И только в самом конце, за гранью, за занавесом, когда “дальнейшее – молчание”, Горацио вскрикнет еще раз, как и в начале: “Кто там?”. И вместо Фортинбраса в зал войдет свет, равно зажегшийся и для зрителей, и для актеров, и все встанут – и мертвые, и еще живые, чтобы поклониться Тому, кто придет, Тому, чей суд еще впереди…
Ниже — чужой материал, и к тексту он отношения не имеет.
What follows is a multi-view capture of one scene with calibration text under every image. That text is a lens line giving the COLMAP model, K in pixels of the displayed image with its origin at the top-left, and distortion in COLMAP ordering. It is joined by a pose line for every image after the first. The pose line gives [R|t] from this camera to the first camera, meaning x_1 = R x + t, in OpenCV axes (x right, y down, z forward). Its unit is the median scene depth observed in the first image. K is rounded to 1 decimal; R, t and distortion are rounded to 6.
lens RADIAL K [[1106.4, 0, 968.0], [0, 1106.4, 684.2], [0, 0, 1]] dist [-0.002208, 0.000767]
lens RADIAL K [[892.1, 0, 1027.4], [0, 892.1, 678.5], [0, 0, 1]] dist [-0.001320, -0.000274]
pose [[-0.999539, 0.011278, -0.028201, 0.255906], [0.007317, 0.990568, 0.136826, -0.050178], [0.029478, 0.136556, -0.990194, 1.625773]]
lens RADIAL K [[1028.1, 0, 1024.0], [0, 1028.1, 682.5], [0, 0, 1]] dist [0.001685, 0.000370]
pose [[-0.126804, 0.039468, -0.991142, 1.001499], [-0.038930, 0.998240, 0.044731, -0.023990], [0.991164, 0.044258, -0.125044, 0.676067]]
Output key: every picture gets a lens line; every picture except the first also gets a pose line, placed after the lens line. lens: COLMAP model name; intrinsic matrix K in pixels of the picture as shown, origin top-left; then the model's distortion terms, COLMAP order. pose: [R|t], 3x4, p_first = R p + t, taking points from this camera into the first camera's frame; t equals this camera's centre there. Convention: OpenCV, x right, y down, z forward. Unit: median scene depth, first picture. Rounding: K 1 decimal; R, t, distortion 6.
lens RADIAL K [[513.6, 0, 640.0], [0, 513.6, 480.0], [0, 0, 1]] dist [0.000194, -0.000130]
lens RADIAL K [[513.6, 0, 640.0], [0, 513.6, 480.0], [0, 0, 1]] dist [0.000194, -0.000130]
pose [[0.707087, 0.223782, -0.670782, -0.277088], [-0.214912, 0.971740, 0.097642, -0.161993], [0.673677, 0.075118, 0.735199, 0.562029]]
Вот такой поздний Брук, вот такой Гамлет. Замечательная вещь по некоторой сдержанности и аккуратности. Есть чистая, ясная идея – и все вытягивается из нее как единая ниточка, как одна лента из шляпы иллюзиониста. И еще: это не гениальный “Гамлет” Некрошюса, это камерная, небольшая вещь. Без выбросов, всплесков, без странных протуберанцев. Без громадной человеческой идеи, которая у Некрошюса помещена в этот мир, внутрь нас, а не переложена ответственностью на плечи Господа Бога. Небольшой, “школьный” спектакль, но какой ясный, какой четкий, какой умный! Грех требовать большего – и такое нечасто видим. Даже англичане не пеняли, хотя два с половиной часа без антракта – к этому тут, прямо скажем, не привыкли.